ビットコインは月曜序盤に70,000ドルを超えて上昇分を維持したものの、今後の動向は米国とイランの関係に大きく左右されると指摘されている。暗号資産市場はドナルド・トランプ米大統領によるイランのエネルギーインフラ攻撃の5日間停止発表を受けて反発したが、その先の展開は不透明だ。
トランプ氏は「建設的な」外交協議を理由に攻撃停止を宣言したが、イラン側は協議の存在を否定している。
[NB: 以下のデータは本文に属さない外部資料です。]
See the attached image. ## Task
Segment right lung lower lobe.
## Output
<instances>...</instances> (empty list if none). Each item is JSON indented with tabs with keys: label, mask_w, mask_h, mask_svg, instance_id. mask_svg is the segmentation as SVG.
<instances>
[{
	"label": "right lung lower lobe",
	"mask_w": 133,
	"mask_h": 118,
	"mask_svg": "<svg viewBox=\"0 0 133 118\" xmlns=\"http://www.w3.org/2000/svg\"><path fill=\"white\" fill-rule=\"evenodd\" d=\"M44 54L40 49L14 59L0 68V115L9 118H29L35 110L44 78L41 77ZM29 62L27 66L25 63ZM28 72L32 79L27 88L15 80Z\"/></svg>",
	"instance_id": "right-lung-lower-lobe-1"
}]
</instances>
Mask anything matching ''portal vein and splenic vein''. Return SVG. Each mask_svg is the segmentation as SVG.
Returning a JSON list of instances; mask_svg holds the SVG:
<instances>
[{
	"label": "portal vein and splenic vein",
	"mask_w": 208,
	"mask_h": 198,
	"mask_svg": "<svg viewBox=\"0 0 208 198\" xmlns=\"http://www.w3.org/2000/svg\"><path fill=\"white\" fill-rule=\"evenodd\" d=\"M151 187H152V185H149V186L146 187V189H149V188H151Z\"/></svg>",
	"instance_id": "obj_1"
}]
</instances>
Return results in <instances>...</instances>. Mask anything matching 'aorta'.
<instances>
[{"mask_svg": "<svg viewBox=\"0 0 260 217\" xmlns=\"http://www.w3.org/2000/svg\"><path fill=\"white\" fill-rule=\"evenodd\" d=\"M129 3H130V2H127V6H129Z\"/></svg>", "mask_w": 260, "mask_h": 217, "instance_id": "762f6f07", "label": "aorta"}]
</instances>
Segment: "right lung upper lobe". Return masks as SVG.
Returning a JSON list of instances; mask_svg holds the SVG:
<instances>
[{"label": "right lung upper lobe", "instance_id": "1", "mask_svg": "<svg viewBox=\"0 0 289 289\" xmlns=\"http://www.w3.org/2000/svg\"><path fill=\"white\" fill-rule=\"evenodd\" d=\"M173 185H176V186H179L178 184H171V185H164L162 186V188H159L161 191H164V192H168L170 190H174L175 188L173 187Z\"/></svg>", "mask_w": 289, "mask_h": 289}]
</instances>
とはいえ、市場参加者はこれをあまり重視せず、リスク資産は堅調さを保った。
ビットコインはその後71,000ドルをわずかに下回る水準で推移し、過去24時間で3.8%の上昇を記録。主要アルトコインも堅調で、イーサ(ETH)、ソラナ(SOL)、ドージコイン(DOGE)はいずれも約5%上昇した。
また、暗号資産関連株も上昇基調を示し、なかでも近年AIインフラ関連株と連動して取引されるビットコインマイナーの株価上昇が顕著だった。Hut 8(HUT)は11%以上上昇し、Bitfarms(BITF)、Cipher Mining(CIFR)、CleanSpark(CLSK)、Riot Platforms(RIOT)、TeraWulf(WULF)も6〜7%高となった。
この上昇は伝統的株式市場にも波及し、S&P500とナスダックはともに約1.2%高で取引を終えた。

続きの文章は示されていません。